--- YOUR GOAL ---
Apart from the pictures, write out all the records exactly.

--- DATA RECORDS ---
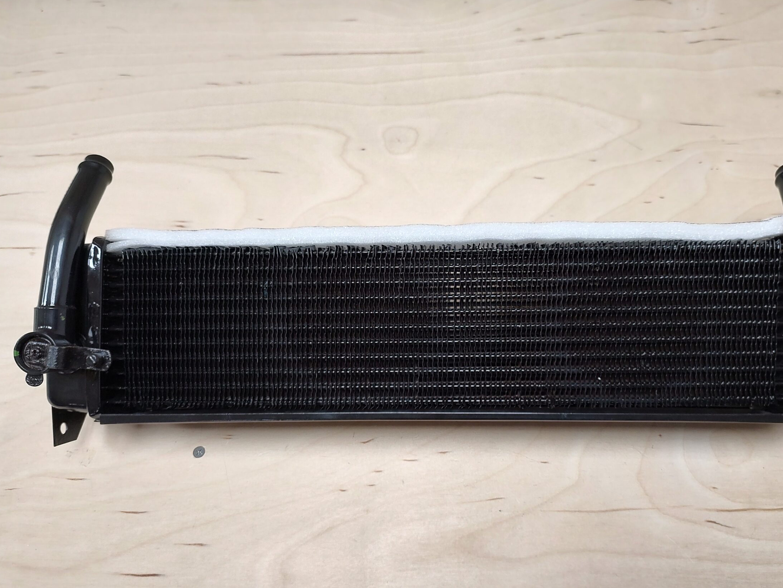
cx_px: 429
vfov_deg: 49.7
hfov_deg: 63.3
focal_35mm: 28
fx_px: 633
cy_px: 322
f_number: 1.9
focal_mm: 5.88
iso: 669
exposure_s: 1/60
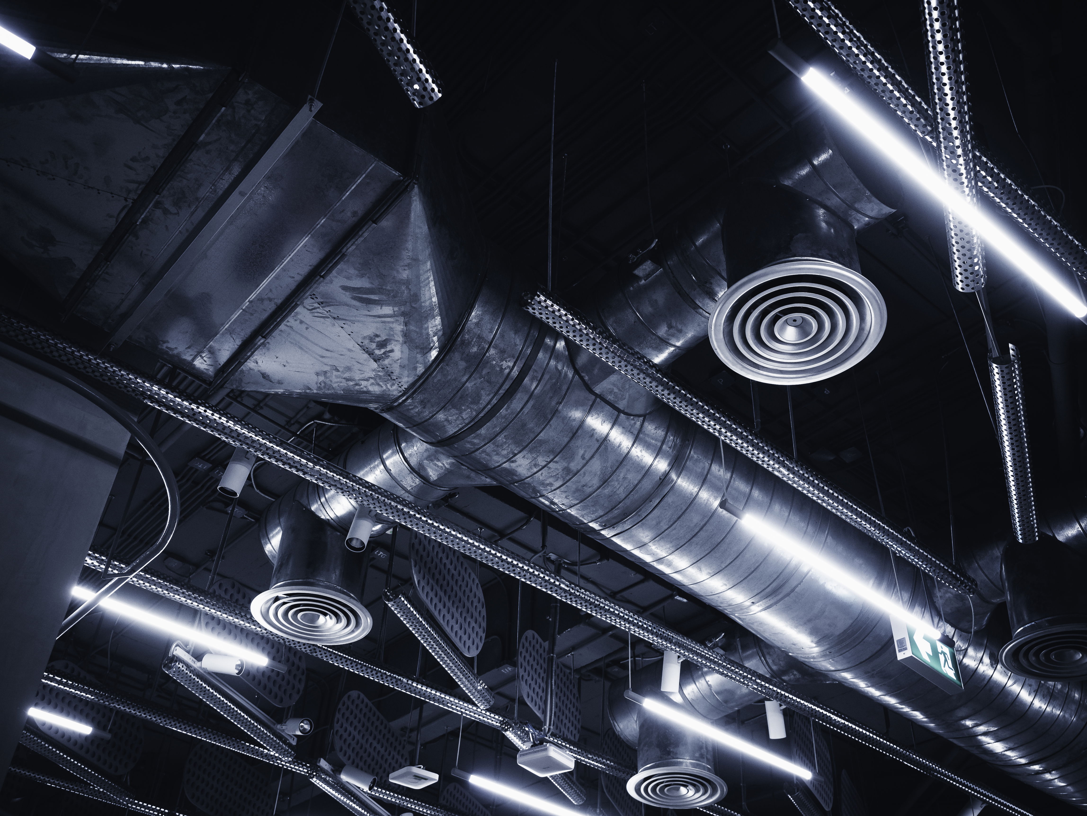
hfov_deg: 51.3
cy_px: 408
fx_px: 1131
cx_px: 544
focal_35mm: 36
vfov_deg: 39.7
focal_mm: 18
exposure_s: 1/60
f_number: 2.8
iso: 400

--- RESPONSE ---
cx_px: 429
vfov_deg: 49.7
hfov_deg: 63.3
focal_35mm: 28
fx_px: 633
cy_px: 322
f_number: 1.9
focal_mm: 5.88
iso: 669
exposure_s: 1/60
hfov_deg: 51.3
cy_px: 408
fx_px: 1131
cx_px: 544
focal_35mm: 36
vfov_deg: 39.7
focal_mm: 18
exposure_s: 1/60
f_number: 2.8
iso: 400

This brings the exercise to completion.